Update the entries below by replacing "Tripping Balls" with "Bubble Shooter" wherever it appears. Leave everything else unchanged.

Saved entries
[Start of Attachment]

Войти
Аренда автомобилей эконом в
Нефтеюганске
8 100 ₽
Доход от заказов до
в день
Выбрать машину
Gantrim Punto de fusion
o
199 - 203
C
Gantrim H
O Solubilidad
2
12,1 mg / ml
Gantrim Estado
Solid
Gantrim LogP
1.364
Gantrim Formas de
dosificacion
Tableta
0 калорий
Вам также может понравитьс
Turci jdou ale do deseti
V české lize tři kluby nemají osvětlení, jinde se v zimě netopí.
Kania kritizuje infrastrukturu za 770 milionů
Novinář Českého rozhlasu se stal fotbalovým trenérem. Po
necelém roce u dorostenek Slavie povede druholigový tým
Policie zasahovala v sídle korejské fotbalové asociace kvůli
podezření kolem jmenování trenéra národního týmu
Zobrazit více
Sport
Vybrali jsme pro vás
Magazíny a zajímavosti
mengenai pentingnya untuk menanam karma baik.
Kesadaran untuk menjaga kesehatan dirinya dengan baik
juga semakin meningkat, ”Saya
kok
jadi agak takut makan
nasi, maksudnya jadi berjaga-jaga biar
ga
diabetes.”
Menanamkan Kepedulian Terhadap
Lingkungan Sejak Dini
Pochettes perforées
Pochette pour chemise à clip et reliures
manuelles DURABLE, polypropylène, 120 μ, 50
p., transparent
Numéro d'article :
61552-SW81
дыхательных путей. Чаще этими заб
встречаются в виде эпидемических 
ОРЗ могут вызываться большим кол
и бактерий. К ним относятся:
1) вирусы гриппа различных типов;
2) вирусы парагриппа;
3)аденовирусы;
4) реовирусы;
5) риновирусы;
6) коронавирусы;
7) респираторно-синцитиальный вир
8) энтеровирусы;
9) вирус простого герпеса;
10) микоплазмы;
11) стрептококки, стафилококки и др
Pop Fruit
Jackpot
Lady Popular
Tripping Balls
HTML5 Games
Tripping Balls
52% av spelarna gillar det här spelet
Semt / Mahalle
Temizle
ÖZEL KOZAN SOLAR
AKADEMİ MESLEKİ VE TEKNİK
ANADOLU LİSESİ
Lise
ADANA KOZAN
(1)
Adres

[End of Attachment]

Result -
Войти
Аренда автомобилей эконом в
Нефтеюганске
8 100 ₽
Доход от заказов до
в день
Выбрать машину
Gantrim Punto de fusion
o
199 - 203
C
Gantrim H
O Solubilidad
2
12,1 mg / ml
Gantrim Estado
Solid
Gantrim LogP
1.364
Gantrim Formas de
dosificacion
Tableta
0 калорий
Вам также может понравитьс
Turci jdou ale do deseti
V české lize tři kluby nemají osvětlení, jinde se v zimě netopí.
Kania kritizuje infrastrukturu za 770 milionů
Novinář Českého rozhlasu se stal fotbalovým trenérem. Po
necelém roce u dorostenek Slavie povede druholigový tým
Policie zasahovala v sídle korejské fotbalové asociace kvůli
podezření kolem jmenování trenéra národního týmu
Zobrazit více
Sport
Vybrali jsme pro vás
Magazíny a zajímavosti
mengenai pentingnya untuk menanam karma baik.
Kesadaran untuk menjaga kesehatan dirinya dengan baik
juga semakin meningkat, ”Saya
kok
jadi agak takut makan
nasi, maksudnya jadi berjaga-jaga biar
ga
diabetes.”
Menanamkan Kepedulian Terhadap
Lingkungan Sejak Dini
Pochettes perforées
Pochette pour chemise à clip et reliures
manuelles DURABLE, polypropylène, 120 μ, 50
p., transparent
Numéro d'article :
61552-SW81
дыхательных путей. Чаще этими заб
встречаются в виде эпидемических 
ОРЗ могут вызываться большим кол
и бактерий. К ним относятся:
1) вирусы гриппа различных типов;
2) вирусы парагриппа;
3)аденовирусы;
4) реовирусы;
5) риновирусы;
6) коронавирусы;
7) респираторно-синцитиальный вир
8) энтеровирусы;
9) вирус простого герпеса;
10) микоплазмы;
11) стрептококки, стафилококки и др
Pop Fruit
Jackpot
Lady Popular
Bubble Shooter
HTML5 Games
Bubble Shooter
52% av spelarna gillar det här spelet
Semt / Mahalle
Temizle
ÖZEL KOZAN SOLAR
AKADEMİ MESLEKİ VE TEKNİK
ANADOLU LİSESİ
Lise
ADANA KOZAN
(1)
Adres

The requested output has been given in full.